Many algorithms have been developed that infer the top of the ocean Chlorophyll-A concentration through satellite imaging (Gordon et al. 1997, Brajard et al. 2008, Seawifs Chlorophyll algorithms). It has also been proved that the vertical phytoplankton distribution, is correlated with surface data ( Uitz et al. 2006, Demarcq et al. 2008). However, standard modelling of the oceanic production has been proven to diverge from in situ measurements, (Kane et al.2010). This is in great part due to, either a lack of knowledge of all the complex relations existing between the parameters influencing the oceanic primary production system, or the complexity of the modelisation of these relations .
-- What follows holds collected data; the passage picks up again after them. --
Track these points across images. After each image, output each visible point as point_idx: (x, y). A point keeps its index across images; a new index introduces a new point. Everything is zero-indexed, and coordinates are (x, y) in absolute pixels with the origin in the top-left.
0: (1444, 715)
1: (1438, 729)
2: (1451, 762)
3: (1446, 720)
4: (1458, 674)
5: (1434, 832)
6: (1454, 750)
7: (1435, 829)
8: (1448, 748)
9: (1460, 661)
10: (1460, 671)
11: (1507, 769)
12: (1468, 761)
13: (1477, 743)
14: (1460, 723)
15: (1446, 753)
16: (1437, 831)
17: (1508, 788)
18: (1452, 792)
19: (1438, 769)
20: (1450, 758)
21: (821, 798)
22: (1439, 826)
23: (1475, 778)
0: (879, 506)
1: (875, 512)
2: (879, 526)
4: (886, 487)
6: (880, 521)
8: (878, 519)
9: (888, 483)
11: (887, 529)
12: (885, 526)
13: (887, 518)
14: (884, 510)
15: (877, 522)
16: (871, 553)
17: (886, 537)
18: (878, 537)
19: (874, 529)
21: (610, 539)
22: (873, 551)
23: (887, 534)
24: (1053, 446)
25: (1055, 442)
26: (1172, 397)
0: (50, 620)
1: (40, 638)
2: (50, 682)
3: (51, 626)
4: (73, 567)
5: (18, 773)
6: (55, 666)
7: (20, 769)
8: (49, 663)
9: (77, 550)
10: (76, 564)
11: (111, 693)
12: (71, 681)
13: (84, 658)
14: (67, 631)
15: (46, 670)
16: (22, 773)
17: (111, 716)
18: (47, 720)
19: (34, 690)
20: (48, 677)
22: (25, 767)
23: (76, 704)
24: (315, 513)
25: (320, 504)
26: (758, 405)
The present paper presents a statistical inversion approach towards the determination of the vertical Chlorophyll-A distributions through satellite imaging. In this approach we used two distinct statistical models : the Hidden Markov Models and the Self Organising Maps.The Hidden Markov Models allow us to learn the probabilistic links existing between two related time series consisting of discrete states: the observable time series and the hidden one. However in our study we have concurrent and continuous multidimensional time-series corresponding to our satellite observations and hidden vertical distributions. We therefore need to transform these time-series into two discrete-state time-series. To do so, we used the Self-Organising Maps.
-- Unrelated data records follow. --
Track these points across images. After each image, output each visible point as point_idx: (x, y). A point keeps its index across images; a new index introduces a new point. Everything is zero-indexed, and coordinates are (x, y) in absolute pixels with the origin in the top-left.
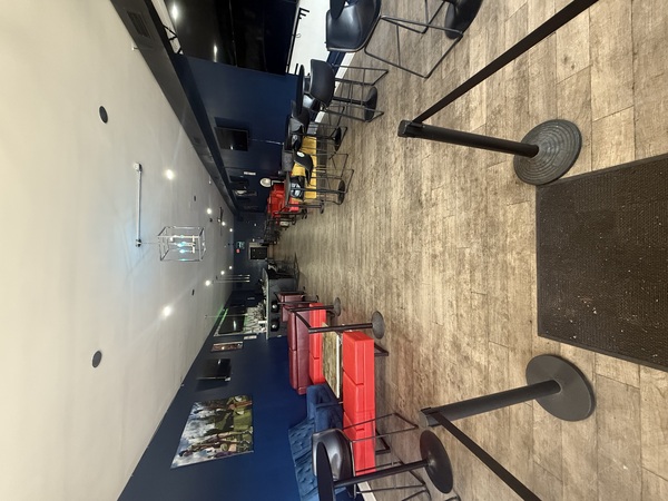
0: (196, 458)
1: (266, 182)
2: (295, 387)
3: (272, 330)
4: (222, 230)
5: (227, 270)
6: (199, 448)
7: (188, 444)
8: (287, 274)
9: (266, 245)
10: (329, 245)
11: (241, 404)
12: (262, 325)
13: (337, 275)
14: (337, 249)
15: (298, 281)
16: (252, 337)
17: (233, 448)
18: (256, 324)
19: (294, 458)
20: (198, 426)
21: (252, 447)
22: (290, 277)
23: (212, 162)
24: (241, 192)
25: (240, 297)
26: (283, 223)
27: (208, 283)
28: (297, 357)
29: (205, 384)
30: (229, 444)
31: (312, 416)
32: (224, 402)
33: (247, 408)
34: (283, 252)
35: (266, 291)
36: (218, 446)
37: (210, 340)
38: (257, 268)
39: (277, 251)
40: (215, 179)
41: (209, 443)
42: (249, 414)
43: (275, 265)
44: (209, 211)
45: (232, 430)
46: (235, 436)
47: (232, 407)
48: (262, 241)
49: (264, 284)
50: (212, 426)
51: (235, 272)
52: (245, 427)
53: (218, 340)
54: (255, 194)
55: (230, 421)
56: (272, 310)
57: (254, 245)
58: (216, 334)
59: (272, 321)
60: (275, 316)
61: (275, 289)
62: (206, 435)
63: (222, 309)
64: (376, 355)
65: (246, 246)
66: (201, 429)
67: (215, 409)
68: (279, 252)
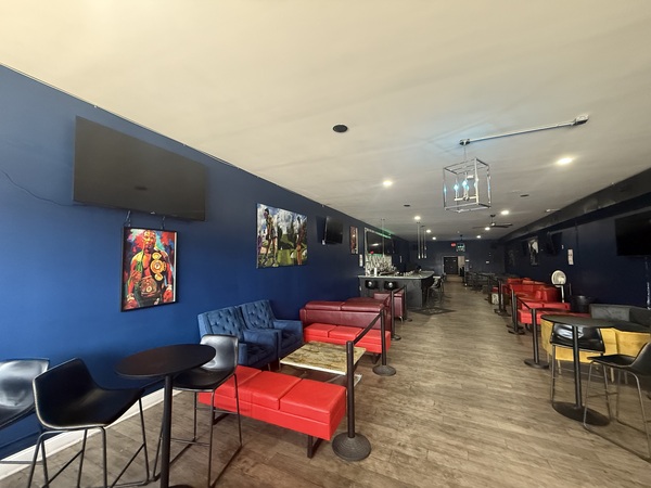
0: (262, 221)
1: (559, 278)
2: (307, 306)
3: (367, 282)
4: (479, 228)
5: (432, 235)
6: (269, 223)
7: (273, 214)
8: (428, 299)
9: (462, 273)
10: (474, 369)
11: (300, 254)
12: (373, 271)
13: (428, 377)
14: (467, 382)
15: (419, 312)
16: (361, 262)
17: (263, 250)
18: (374, 265)
19: (243, 306)
20: (287, 221)
21: (261, 267)
22: (425, 301)
23: (586, 210)
24: (535, 246)
25: (403, 250)
26: (495, 297)
27: (417, 218)
28: (334, 310)
29: (321, 223)
30: (268, 247)
31: (276, 324)
32: (304, 240)
33: (295, 261)
34: (454, 294)
35: (408, 276)
36: (267, 238)
37: (361, 225)
38: (434, 264)
39: (455, 286)
40: (555, 215)
41: (271, 231)
42: (290, 262)
43: (438, 286)
44: (505, 213)
45: (279, 249)
46: (273, 252)
47: (299, 247)
48: (467, 270)
49: (417, 273)
50: (285, 232)
51: (429, 243)
52: (279, 260)
53: (361, 231)
54: (534, 263)
55: (286, 247)
56: (386, 283)
57: (461, 261)
58: (367, 230)
59: (376, 282)
60: (381, 284)
61: (410, 286)
62: (278, 228)
63: (391, 233)
64: (311, 438)
65: (461, 253)
66: (284, 224)
67: (299, 233)
68: (455, 289)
The Self Organising Maps allow a discretization of multidimensional data into an appropriate number of typical situations, or classes, each represented by a a vector in the multidimensional data, and a position on a topological map. Elements that are close on the topological map will have vectors that are close in the multidimensional space. This in turn also permits a modification of the training algorithms of the Hidden Markov Models, circumventing problematic null probability links and allowing ergodicity within the Hidden Markov Model.Once we have obtained the discrete-states time-series, and completed the learning phase of the Hidden Markov Models, we can use them in order to infer the most likely time-series of hidden discrete-states corresponding to a given time-series of observation discrete-states. (Fig. 1)
In our problem, this allows us to reconstruct, at a specific point of the ocean, a time-series of states of the vertical distribution of Chlorophyll-A, based upon a time-series of sea-surface observation states. The discrete sea-surface observation states we classified correspond to concurrent sea-surface elevation, solar radiation flux, wind speed intensity, top of the ocean chlorophyll-a concentration, and sea-surface temperature time-series. The discrete hidden states correspond to Chlorophyll-A concentrations at seventeen depth levels from 5 to 220 meters below the sea surface.
The same approach was also applied in order to be able to infer the sea-surface states time series when there were missing observations due to cloud cover.
Figure 1. An illustration of the model components.